11th Annual Conference of the International Speech Communication Association

Makuhari, Chiba, Japan
September 26-30. 2010

Semi-Automated Update of Automatic Transcription System for the Japanese National Congress

Yuya Akita, Masato Mimura, Graham Neubig, Tatsuya Kawahara

Kyoto University, Japan

Update of acoustic and language models is vital to maintain performance of automatic speech recognition (ASR) systems. To alleviate efforts for updating models, we propose a "semi-automated" framework for the ASR system of the Japanese National Congress. The framework consists of our speaking-style transformation (SST) and lightly-supervised training (LSV) approaches, which can automatically generate spoken-style training texts and labels from documents like meeting minutes.

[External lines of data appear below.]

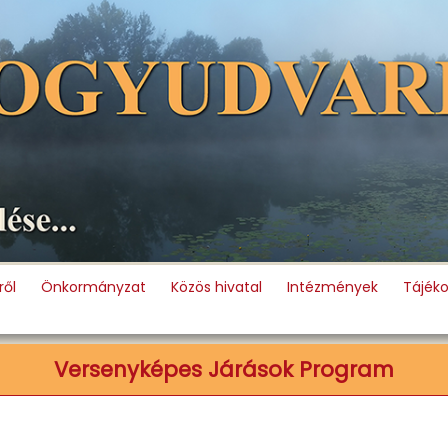
ől
Önkormányzat
Közös hivatal
Intézmények
Tájék
Versenyképes Járások Program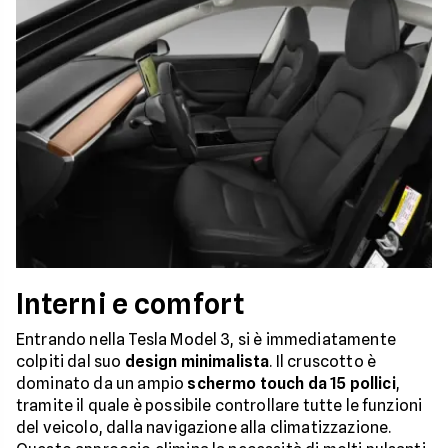
Interni e comfort
Entrando nella Tesla Model 3, si è immediatamente
colpiti dal suo
design minimalista
. Il cruscotto è
dominato da un ampio
schermo touch da 15 pollici
,
tramite il quale è possibile controllare tutte le funzioni
del veicolo, dalla navigazione alla climatizzazione.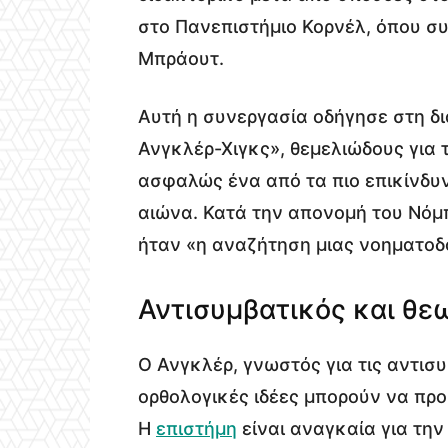
στο Πανεπιστήμιο Κορνέλ, όπου σ
Μπράουτ.
Αυτή η συνεργασία οδήγησε στη δ
Ανγκλέρ-Χιγκς», θεμελιώδους για 
ασφαλώς ένα από τα πιο επικίνδυ
αιώνα. Κατά την απονομή του Νόμπ
ήταν «η αναζήτηση μιας νοηματοδ
Αντισυμβατικός και θε
Ο Ανγκλέρ, γνωστός για τις αντισυ
ορθολογικές ιδέες μπορούν να πρ
Η
επιστήμη
είναι αναγκαία για την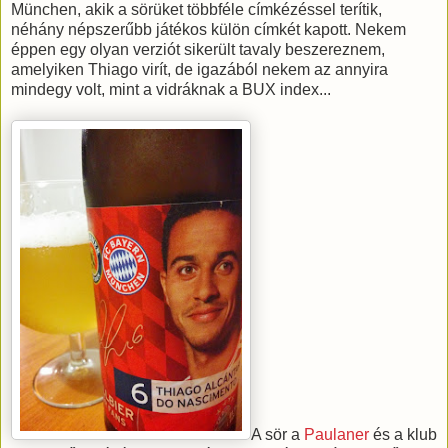
München, akik a sörüket többféle címkézéssel terítik,
néhány népszerűbb játékos külön címkét kapott. Nekem
éppen egy olyan verziót sikerült tavaly beszereznem,
amelyiken Thiago virít, de igazából nekem az annyira
mindegy volt, mint a vidráknak a BUX index...
A sör a
Paulaner
és a klub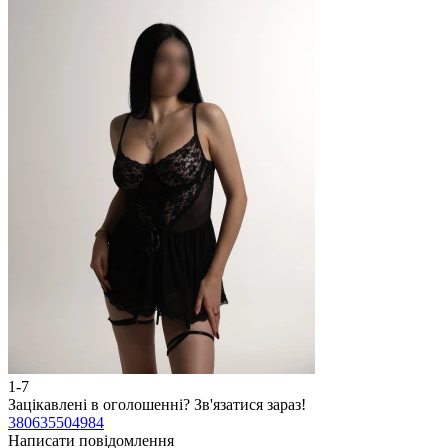
1-7
2
Зацікавлені в оголошенні?
Зв'язатися зараз!
З
380635504984
3
Написати повідомлення
Н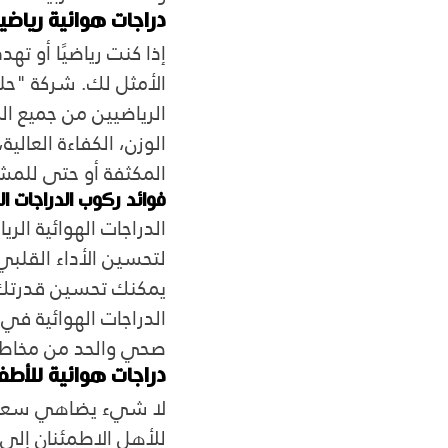
دراجات هوائية رياضية:
إذا كنت رياضيًا أو تهد
الأمثل لك. شركة "حلو
الرياضيين من جميع ال
الوزن، الكفاءة العالي
المكثفة أو حتى للمش
فوائد ركوب الدراجات ال
الدراجات الهوائية الر
لتحسين الأداء القلبي
يمكنك تحسين قدرتك ع
الدراجات الهوائية ف
صحي والحد من مخاطر 
دراجات هوائية للأطفا
لا شيء يضاهي سعادة 
للأهل الاطمئنان إل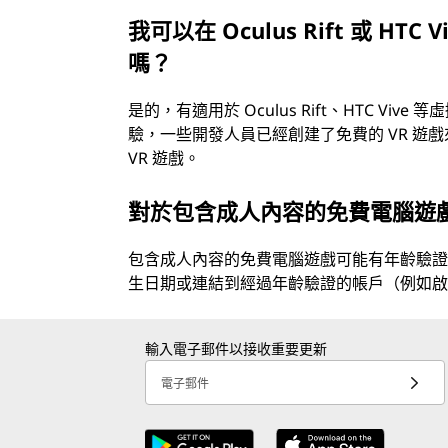
我可以在 Oculus Rift 或 HTC
嗎？
是的，有適用於 Oculus Rift、HTC V
驗，一些開發人員已經創建了免費的 VR 遊
VR 遊戲。
對於包含成人內容的免費電腦遊
包含成人內容的免費電腦遊戲可能有年齡驗
生日期或連結到經過年齡驗證的帳戶（例如啟用
輸入電子郵件以接收重要更新
電子郵件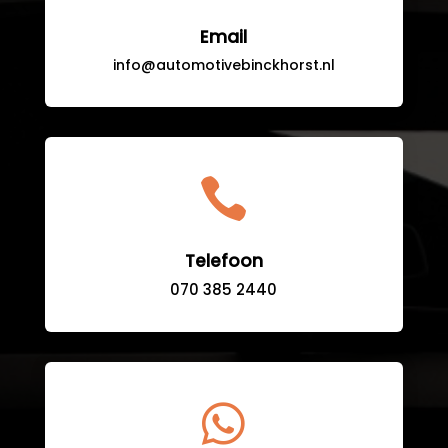
Email
info@automotivebinckhorst.nl

Telefoon
070 385 2440
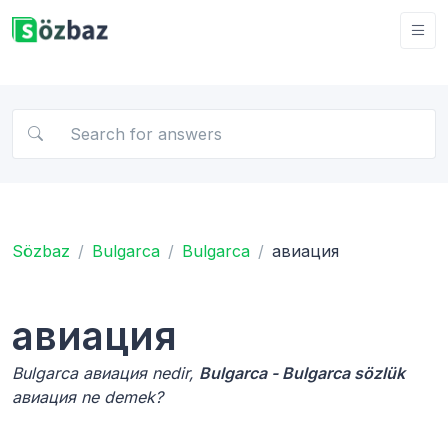
Sözbaz
Bulgarca
Bulgarca
авиация
авиация
Bulgarca авиация nedir,
Bulgarca - Bulgarca sözlük
авиация ne demek?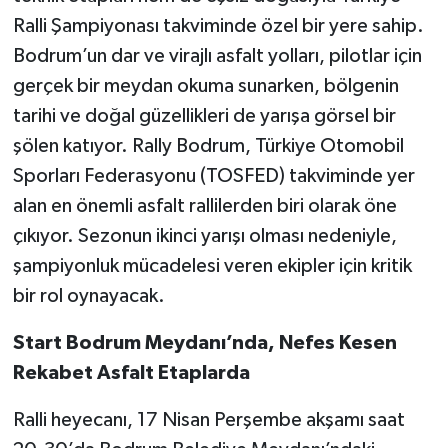
Ralli Şampiyonası takviminde özel bir yere sahip.
Bodrum’un dar ve virajlı asfalt yolları, pilotlar için
gerçek bir meydan okuma sunarken, bölgenin
tarihi ve doğal güzellikleri de yarışa görsel bir
şölen katıyor. Rally Bodrum, Türkiye Otomobil
Sporları Federasyonu (TOSFED) takviminde yer
alan en önemli asfalt rallilerden biri olarak öne
çıkıyor. Sezonun ikinci yarışı olması nedeniyle,
şampiyonluk mücadelesi veren ekipler için kritik
bir rol oynayacak.
Start Bodrum Meydanı’nda, Nefes Kesen
Rekabet Asfalt Etaplarda
Ralli heyecanı, 17 Nisan Perşembe akşamı saat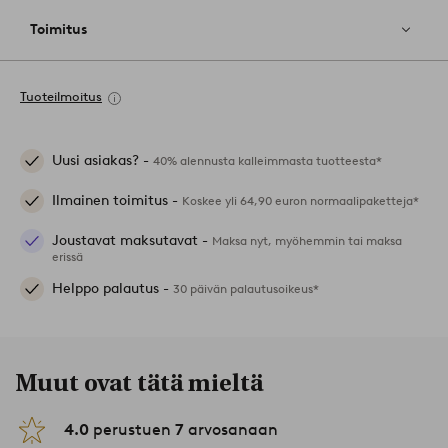
Toimitus
Tuoteilmoitus
Uusi asiakas? -
40% alennusta kalleimmasta tuotteesta*
Ilmainen toimitus -
Koskee yli 64,90 euron normaalipaketteja*
Joustavat maksutavat -
Maksa nyt, myöhemmin tai maksa
erissä
Helppo palautus -
30 päivän palautusoikeus*
Muut ovat tätä mieltä
4.0
perustuen
7
arvosanaan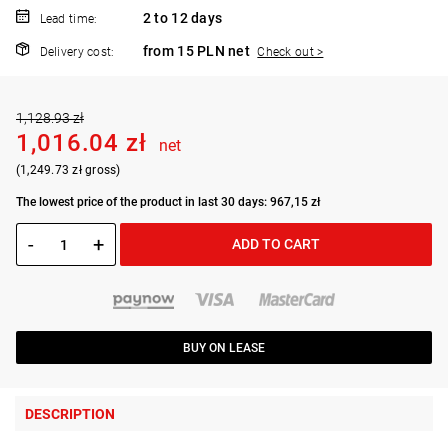
2 to 12 days
Lead time:
from 15 PLN net
Delivery cost:
Check out >
1,128.93 zł
1,016.04 zł
net
(1,249.73 zł gross)
The lowest price of the product in last 30 days: 967,15 zł
-
+
ADD TO CART
BUY ON LEASE
DESCRIPTION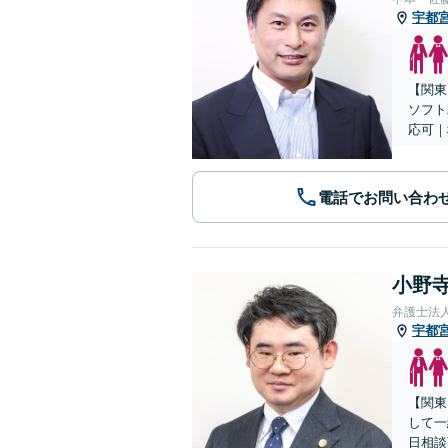
宇都
【関東
ソフト
応可｜
電話でお問い合わ
小野寺
弁護士法
宇都
【関東
して一
日相談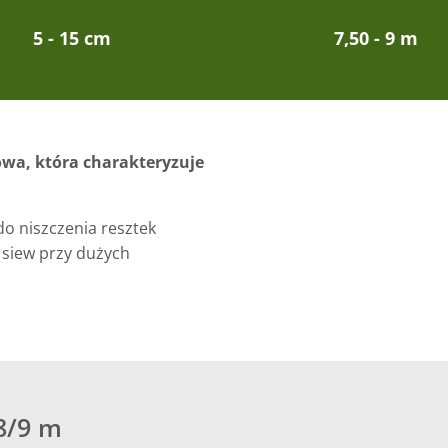
5 - 15 cm
7,50 - 9 m
owa, która charakteryzuje
do niszczenia resztek
 siew przy dużych
/8/9 m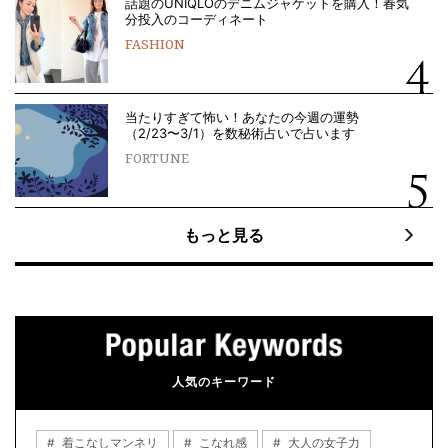
話題のUNIQLOのデニムジャケットを購入！春気
分投入のコーディネート
FASHION
当たりすぎて怖い！あなたの今週の運勢
（2/23〜3/1）を数秘術占いで占います
FORTUNE
もっと見る
人気のキーワード
着こなしマンネリ
こなれ感
大人の女子力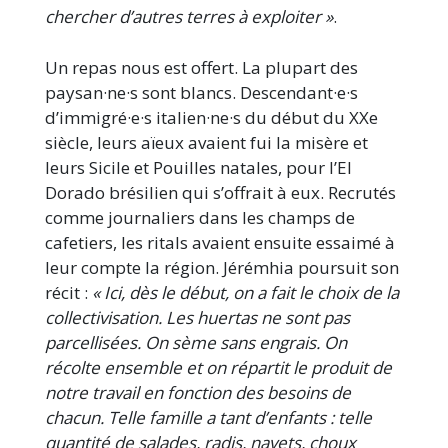
chercher d’autres terres à exploiter »
.
Un repas nous est offert. La plupart des
paysan·ne·s sont blancs. Descendant·e·s
d’immigré·e·s italien·ne·s du début du XXe
siècle, leurs aïeux avaient fui la misère et
leurs Sicile et Pouilles natales, pour l’El
Dorado brésilien qui s’offrait à eux. Recrutés
comme journaliers dans les champs de
cafetiers, les ritals avaient ensuite essaimé à
leur compte la région. Jérémhia poursuit son
récit :
« Ici, dès le début, on a fait le choix de la
collectivisation. Les huertas ne sont pas
parcellisées. On sème sans engrais. On
récolte ensemble et on répartit le produit de
notre travail en fonction des besoins de
chacun. Telle famille a tant d’enfants : telle
quantité de salades, radis, navets, choux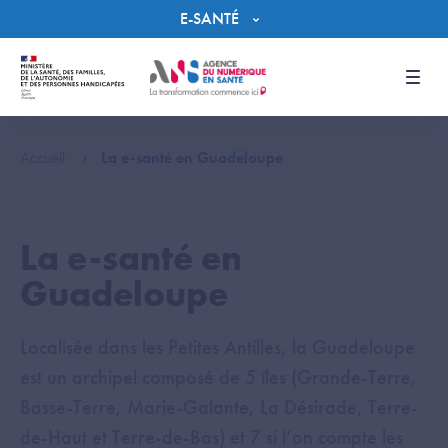
Panneau de gestion des cookies
E-SANTÉ
Men
Accueil
La e-santé en Guadeloupe
La e-santé en
Guadeloupe
Localisée dans les Petites Antilles, la Guadeloupe
est un archipel composé de 5 îles (Grande-Terre,
Basse-Terre, Marie-Galante, La Désirade, Terre-
de-Haut et Terre-de-Bas) et 7 si l’on compte les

An experimental evaluation demonstrated that this update framework improved the ASR performance for the latest meeting data. We also address an estimation method of the ASR accuracy based on SST, which uses minutes as reference texts and does not require verbatim transcripts.

Full Paper

Bibliographic reference.  Akita, Yuya / Mimura, Masato / Neubig, Graham / Kawahara, Tatsuya (2010): "Semi-automated update of automatic transcription system for the Japanese national congress", In INTERSPEECH-2010, 338-341.